Below are a handful of excellent answers to this question. They are downloadable tables, calendars, and monthly guides with more details. I know they’ll help you get the right vegetables planted at the right time here in Southern California, correct timing being vital to success with most vegetables.
First is Vince Lazaneo’s “Vegetable Garden Planting Guide for San Diego County.” Vince was the University of California Cooperative Extension advisor for my Master Gardener training class a decade ago, and this guide that he created has been used with success by gardeners throughout Southern California since before then. It includes a handy reference page called “Recommended Planting Dates.” (Click the link above to freely download the pdf.)
Monthly Vegetable Planting Guide by Grangetto’s
On to a couple of other good digital planting guides. Grangetto’s is a farm and garden supply store in Southern California, and they’ve made available a single page calendar they’re calling “Vegetable Planting Guide.”
It’s colorful, it’s pretty. It’s arranged so you can easily find specific vegetables or specific months. For each month, it shows whether it is optimal, acceptable, or not recommended to sow each vegetable. And that’s one important thing to keep in mind about this guide: it’s showing sowing dates, not planting dates. In other words, this is when you should sow seeds of each vegetable; however, if you are planting seedlings, then add a month or two to the time period shown.
My single, tiny quibble with this guide is that it fails to show the potato-growing period of late summer through fall. I always get fine harvests sowing potatoes around late August or early September and harvesting around December.
Vegetable Planting Guide by Robert Norris
Showing harvest times is something that this guide made by Robert Norris shows but the preceding two don’t. Norris’s “Vegetable Planting Guide” has this advantage over the other two guides: being more detailed. In addition to showing harvest times, it also shows preferred times to direct seed (sow seeds in the soil of the vegetable garden) versus transplant.
Because this guide splits the gardening year into Winter/Spring vegetables and Summer/Fall vegetables it is actually two pages long.
But wait, did you notice that it says it is written for the Sacramento area? Yes yes. Yet it is accurate enough for down south here. In fact, I only find a single recommendation that wouldn’t work for us, which is the onion and garlic times. We do better with those when sown or planted earlier. He shows onions sown in December (I’ve always sown mine successfully starting in October) and garlic planted in January (I’ve always planted mine successfully in October or November).
We also have some expanded planting windows here in the southern part of California since our winters are warmer, such as being able to sow carrots much later than only August (I don’t sow carrots until mid-September at the earliest, and I continue sowing carrots through winter and into spring).
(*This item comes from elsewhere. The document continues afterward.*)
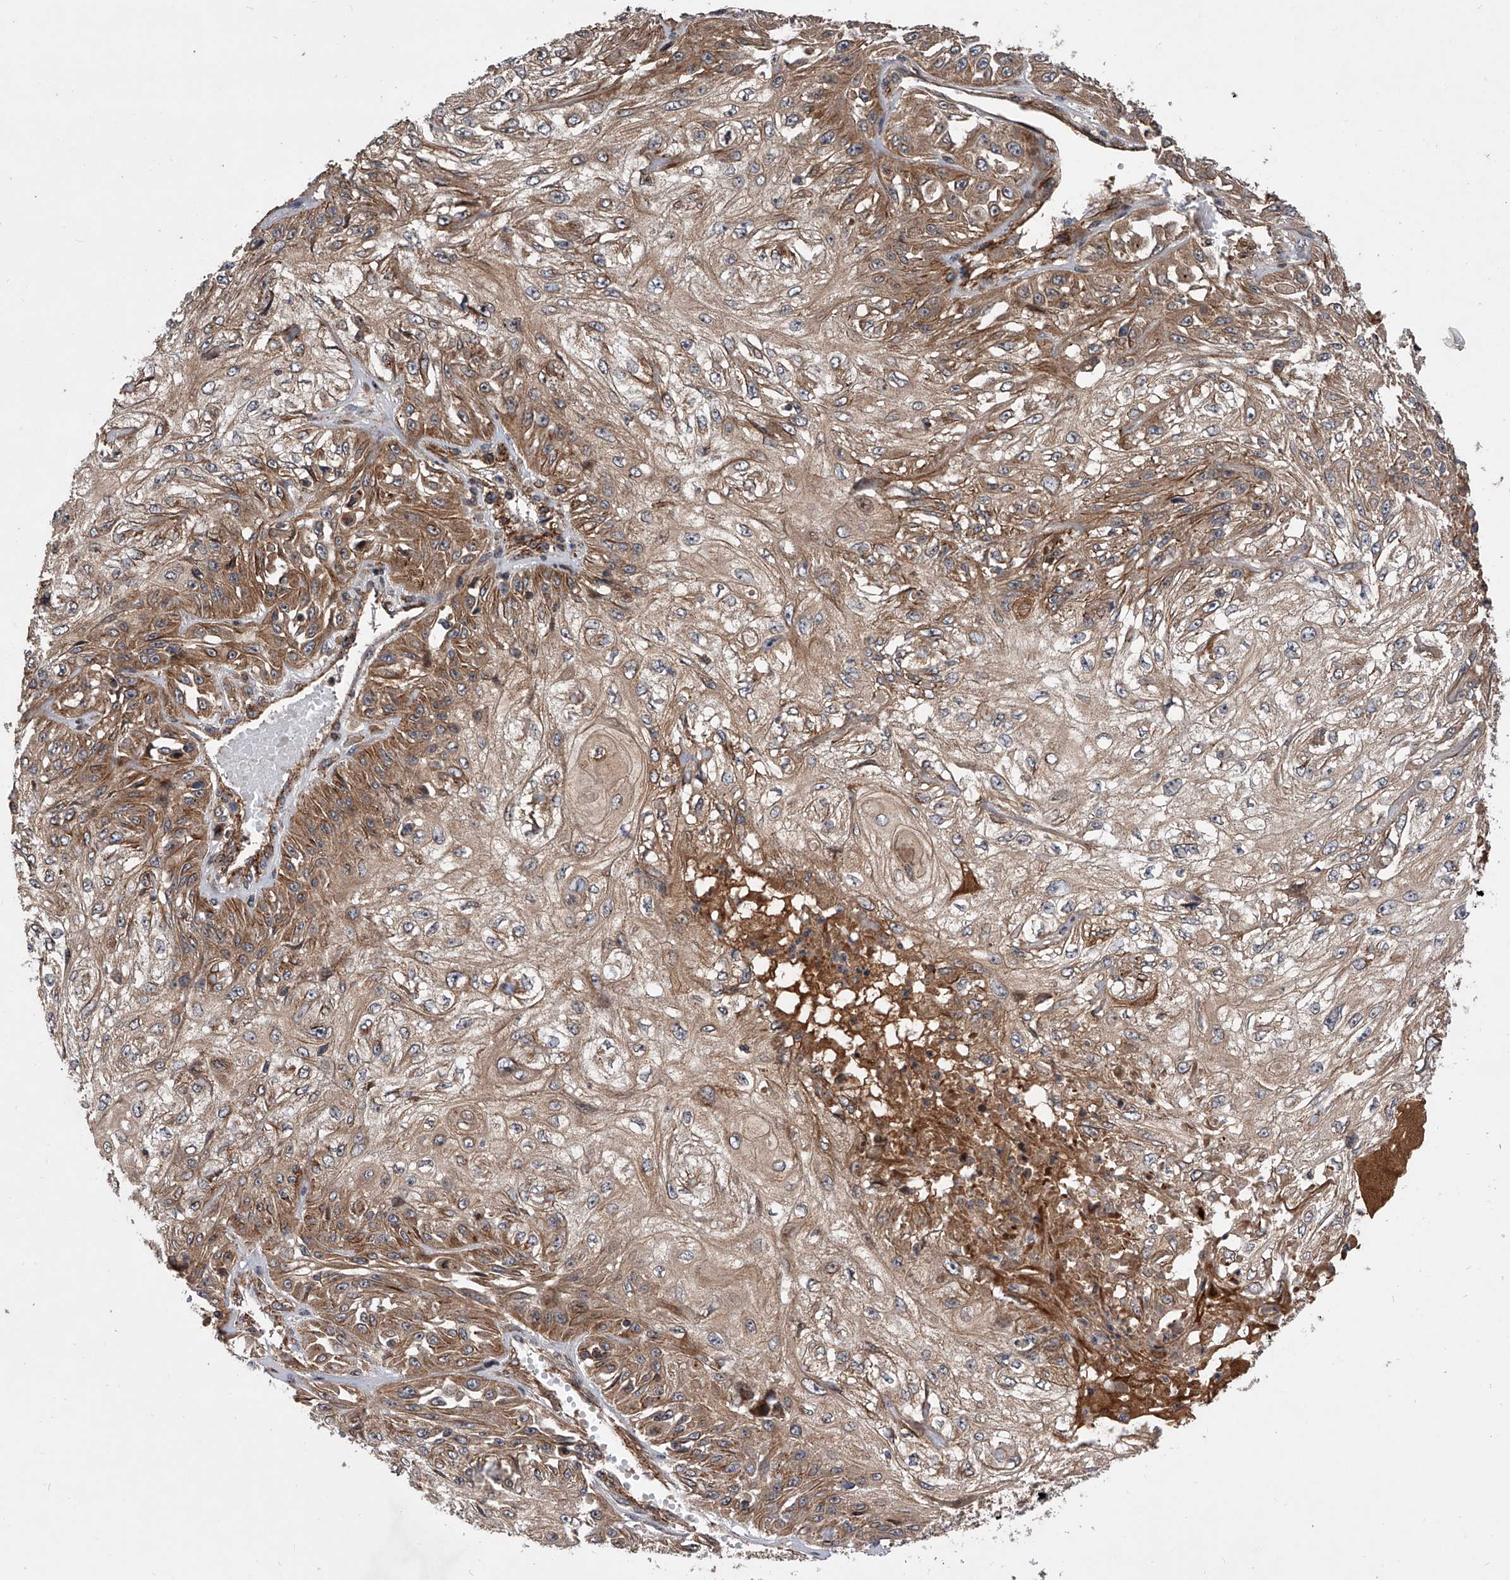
{"staining": {"intensity": "moderate", "quantity": ">75%", "location": "cytoplasmic/membranous"}, "tissue": "skin cancer", "cell_type": "Tumor cells", "image_type": "cancer", "snomed": [{"axis": "morphology", "description": "Squamous cell carcinoma, NOS"}, {"axis": "morphology", "description": "Squamous cell carcinoma, metastatic, NOS"}, {"axis": "topography", "description": "Skin"}, {"axis": "topography", "description": "Lymph node"}], "caption": "Human skin squamous cell carcinoma stained with a brown dye displays moderate cytoplasmic/membranous positive expression in about >75% of tumor cells.", "gene": "USP47", "patient": {"sex": "male", "age": 75}}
My monthly vegetable planting and sowing guides
You might like to check out my guides for each month in a Southern California food garden, which include which vegetables to sow or plant. Here are the links to each month:
The Yard Posts food gardening calendar
The resource that I use is the calendar I’ve created. Not only does it list which vegetables to sow or plant each month, but it also includes how to care for fruit trees and guidance on watering. This calendar is available for purchase during the first half of each year unless they sell out earlier.
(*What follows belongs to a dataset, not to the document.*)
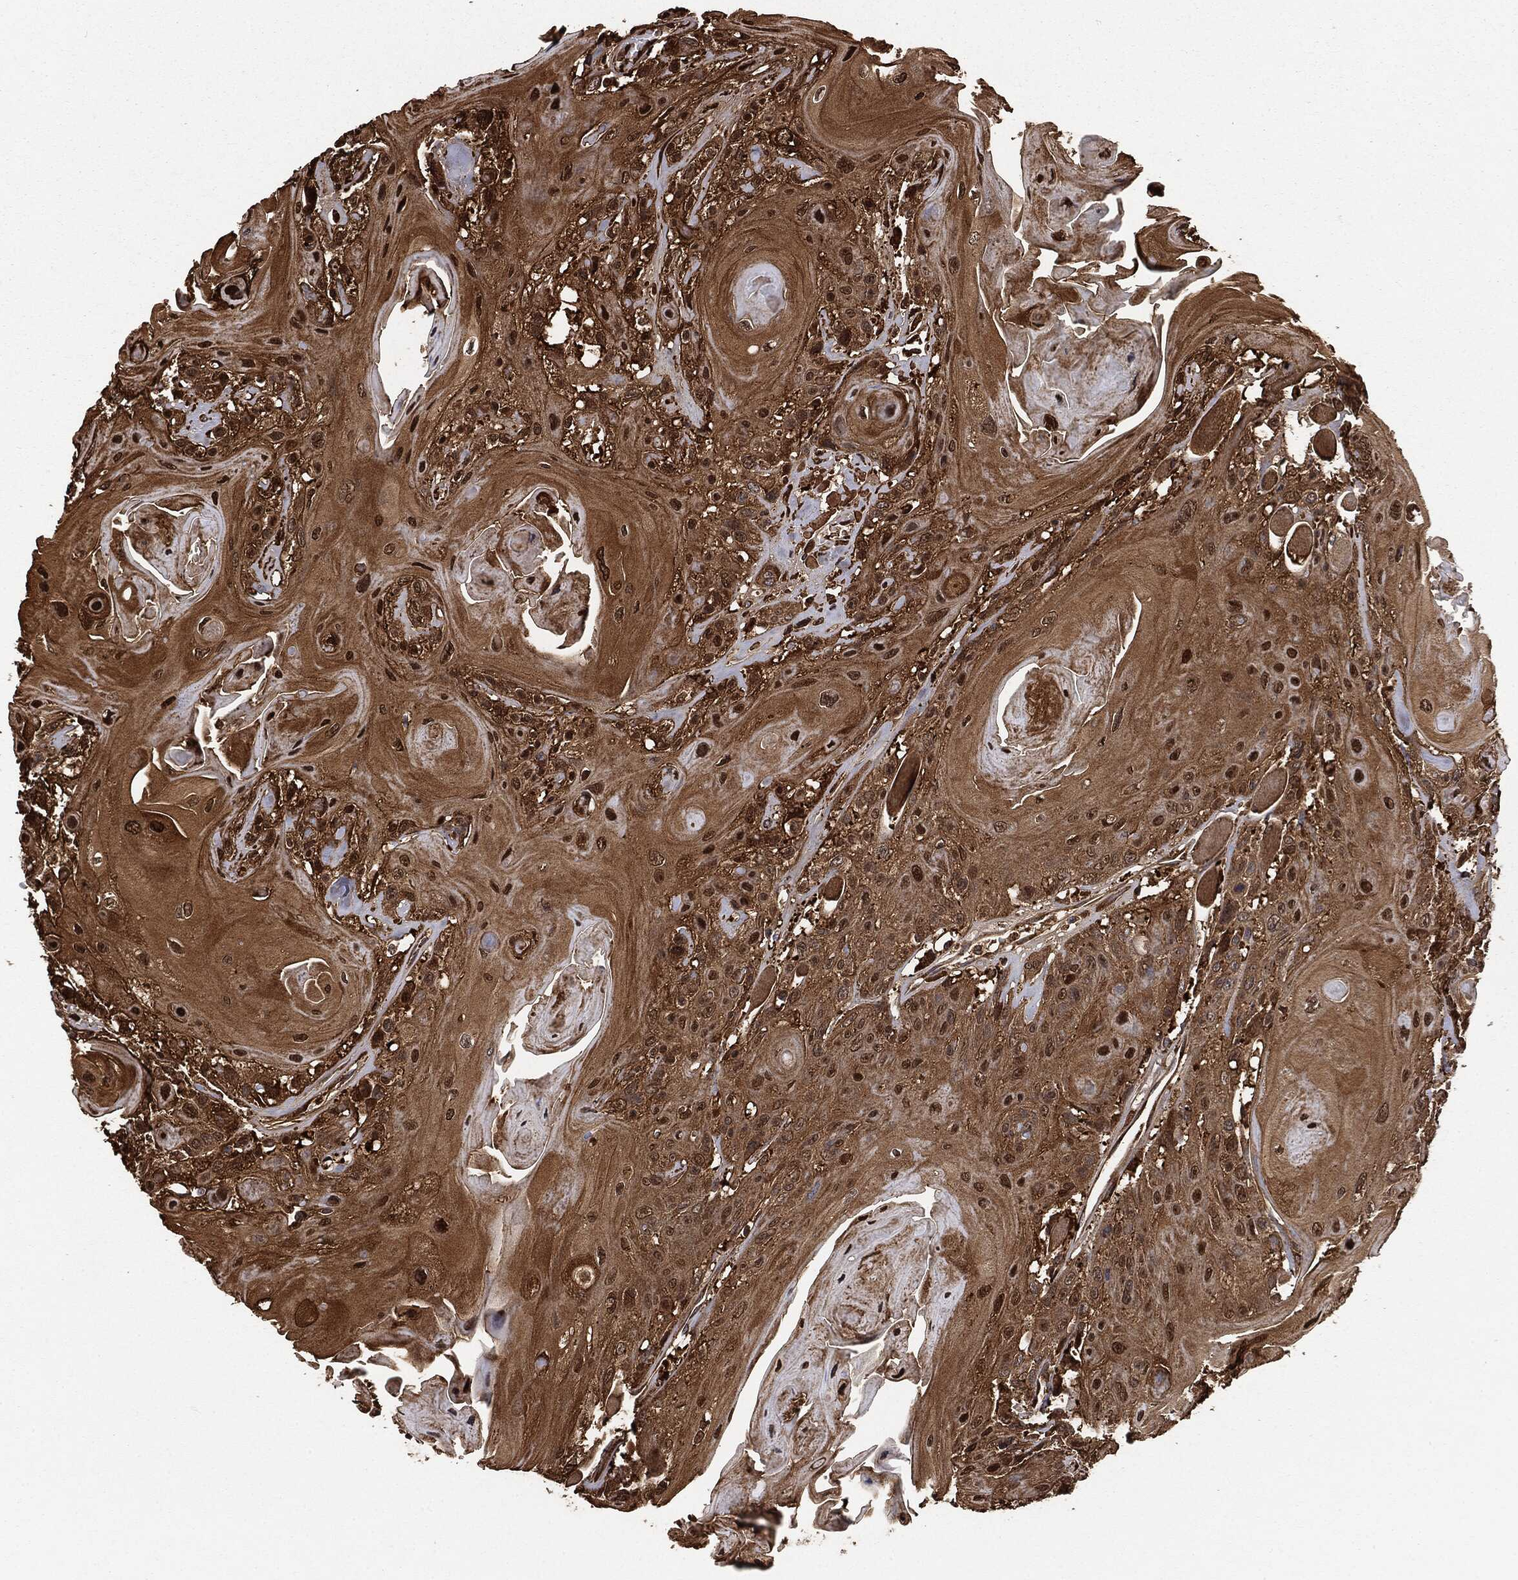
{"staining": {"intensity": "strong", "quantity": ">75%", "location": "cytoplasmic/membranous"}, "tissue": "head and neck cancer", "cell_type": "Tumor cells", "image_type": "cancer", "snomed": [{"axis": "morphology", "description": "Squamous cell carcinoma, NOS"}, {"axis": "topography", "description": "Head-Neck"}], "caption": "Human head and neck squamous cell carcinoma stained with a protein marker demonstrates strong staining in tumor cells.", "gene": "CYLD", "patient": {"sex": "female", "age": 59}}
All of my Yard Posts are listed HERE
I believe you’ve stated in earlier posts that you hand water your garden. When you plant seeds in the fall how frequently do you water them? Also, it looks like you set your seed trays directly on top of the soil in your garden while waiting for the seeds to sprout. Is this correct? Thanks for feedback and all the guidance you share.
I do some handwatering but also use drip lines to water my vegetables, and of the seeds I’ve planted recently this fall my watering frequency has varied. For big seeds like peas, I soak them for 24 hours, sow them in moist soil directly in the garden, and then don’t water again until they’re up and growing. On the other end of the spectrum are small seeds like carrots and lettuce. I usually water carrot seeds once per day, but if it’s a warm spell they might need water twice per day. In late fall or in cooler weather, they need water a little less often.
This time of year, I set my seed trays in different places according to how warm it is and whether I am around to water them frequently. If it’s really warm (like in the 80s as it’s been the last couple days), then I keep them in the garage while they’ve yet to sprout. But if it’s cooler then I put them out in some sun to warm the soil because the seeds will sprout faster in warm soil. Also, if I’m away from home all day then I keep them in some shade because I won’t be around to water them as they dry out in the sun.
Once the seeds have sprouted though, I try to keep them in maximum sun so they’ll grow fast and strong.
Do you have copies of that calendar? Is it available for purchase?
I don’t have copies, but I’m willing to make one for you. In fact, you deserve one for Christmas.